Viewing Execution Plans

  • In DuckDB: Use the EXPLAIN statement.
  • In MySQL: Use the EXPLAIN statement.
  • In PostgreSQL: Use the EXPLAIN statement.
  • In SQL Server: Use the Display Estimated Execution Plan option.

Example

EXPLAIN SELECT * FROM employees WHERE departmentid = 1;

Indexing Strategies

Effective use of indexes can greatly improve query performance.

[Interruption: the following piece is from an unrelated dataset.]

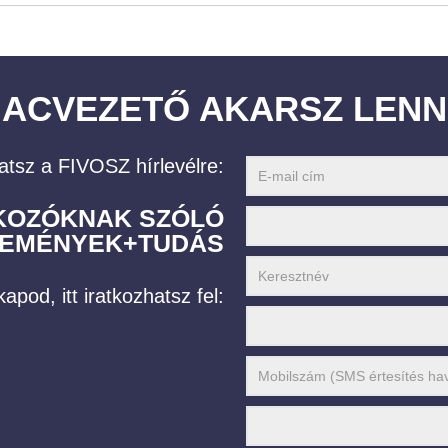
IACVEZETŐ AKARSZ LENN
atsz a FIVOSZ hírlevélre:
LKOZÓKNAK SZÓLÓ
EMÉNYEK+TUDÁS
apod, itt iratkozhatsz fel:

Create Indexes on Columns Used in WHERE Clauses

CREATE INDEX idx_department_id ON employees (departmentid);

Create Composite Indexes on Multiple Columns

CREATE INDEX idx_department_name ON employees (departmentid, lastname);

Avoid Over-Indexing

Having too many indexes can slow down write operations and increase maintenance overhead.

Query Rewriting Techniques

Use SELECT Statements Efficiently

Avoid using SELECT *; specify only the columns you need.

-- Inefficient
SELECT
*
FROM employees;

-- Efficient
SELECT
firstname,
lastname,
departmentid
FROM employees;

Use Joins Instead of Subqueries

Subqueries can be less efficient than joins.

-- Subquery
SELECT
firstname,
lastname
FROM employees
WHERE department_id = (SELECT departmentid FROM departments WHERE departmentname = 'Sales');

-- Join
SELECT
e.firstname,
e.lastname
FROM employees e
JOIN departments d
ON e.departmentid = d.departmentid
WHERE d.departmentname = 'Sales';

Use WHERE Clauses to Filter Data Early

Filter data as early as possible to reduce the number of rows processed.

-- Inefficient
SELECT
*
FROM employees
ORDER BY lastname
WHERE departmentid = 1;

-- Efficient
SELECT
*
FROM employees
WHERE departmentid = 1
ORDER BY lastname;

Optimizing Joins

Joins can be resource-intensive. Use the following strategies to optimize joins:

Use Inner Joins Instead of Outer Joins When Possible

Inner joins are generally faster than outer joins.

-- Outer Join
SELECT
e.firstname,
d.departmentname
FROM employees e
LEFT JOIN departments d
ON e.departmentid = d.departmentid;

-- Inner Join
SELECT
e.firstname,
d.departmentname
FROM employees e
INNER JOIN departments d
ON e.departmentid = d.departmentid;

Ensure Columns Used in Joins Are Indexed

CREATE INDEX idx_department_id ON employees (departmentid);
CREATE INDEX idx_department_id ON departments (departmentid);

Avoiding Common Pitfalls

Avoid Using Functions on Indexed Columns in WHERE Clauses

Using functions on indexed columns can prevent the use of indexes.

-- Inefficient
SELECT
*
FROM employees
WHERE UPPER(lastname) = 'SMITH';

-- Efficient
SELECT
*
FROM employees
WHERE lastname = 'Smith';

Avoid Wildcards at the Beginning of LIKE Patterns

Wildcards at the beginning of LIKE patterns can prevent index use.

-- Inefficient
SELECT
*
FROM employees
WHERE lastname LIKE '%mith';

-- Efficient
SELECT
*
FROM employees
WHERE lastname LIKE 'Smi%';

Practice Exercises

  • Go back over the queries you have created as part off this course and update these to make them more efficient. Use the execution plans and save the updated query along side you old version.